Dr. Sheltzer and colleagues managed to trace the additional ACE2 receptors in people who smoke to goblet cells. These are lung cells that secrete mucus. Smoking increases the number of goblet cells, which helps protect the airways from the irritants in smoke.

An unfortunate consequence of this may be to make people who smoke more vulnerable to severe SARS-CoV-2 infections. Having more goblet cells means that they have more of the ACE2 receptors that the virus uses to invade cells.
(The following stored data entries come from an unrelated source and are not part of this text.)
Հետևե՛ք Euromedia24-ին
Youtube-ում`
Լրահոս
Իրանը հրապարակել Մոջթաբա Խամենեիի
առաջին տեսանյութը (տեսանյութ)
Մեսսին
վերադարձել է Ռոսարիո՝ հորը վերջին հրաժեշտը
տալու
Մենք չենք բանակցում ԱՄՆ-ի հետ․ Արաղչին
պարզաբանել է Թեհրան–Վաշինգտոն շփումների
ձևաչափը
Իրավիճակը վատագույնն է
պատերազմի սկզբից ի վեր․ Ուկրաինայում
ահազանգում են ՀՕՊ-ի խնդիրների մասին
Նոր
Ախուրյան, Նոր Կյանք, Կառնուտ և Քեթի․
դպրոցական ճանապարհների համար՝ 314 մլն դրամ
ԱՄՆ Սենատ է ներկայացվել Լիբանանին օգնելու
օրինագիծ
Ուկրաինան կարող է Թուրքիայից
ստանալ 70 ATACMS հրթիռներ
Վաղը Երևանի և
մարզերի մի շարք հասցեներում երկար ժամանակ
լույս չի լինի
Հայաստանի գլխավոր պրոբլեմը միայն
There is a debate, however, over whether smoking is protective or harmful in the context of COVID-19.

For example, a study in The Lancet Infectious Diseases found that people who smoke and who have symptoms of influenza or a respiratory infection were less likely than people who do not smoke to test positive for SARS-CoV-2 in primary care.

However, the authors of this study point out that this may be because people who smoke are more likely to have a cough and may be more likely than others to submit themselves for testing. This would lower their apparent risk of testing positive.

Another study, which has not undergone peer review, claims that people who smoke were underrepresented among patients hospitalized with the infection in China. On the basis of this, the authors speculate that the nicotine in cigarettes protects people who smoke.

In his review of this study, Dr. Sheltzer questions the validity of a figure for the prevalence of smoking in China that the scientists rely upon to make their conclusions.

“The claim that smoking protects against COVID-19 has gotten so much press attention largely because it’s counterintuitive, but it’s very likely to be wrong,” Dr. Sheltzer told Medical News Today. “An abundance of data — including high-quality meta-analyses — demonstrate that smokers tend to have more severe cases of COVID-19 than non-smokers do.”

Dr. Sheltzer and colleagues acknowledge that their own study also had some limitations. For example, it relied on data for the expression of the gene that makes ACE2, rather than direct measurements of the amount of the receptor within cell membranes.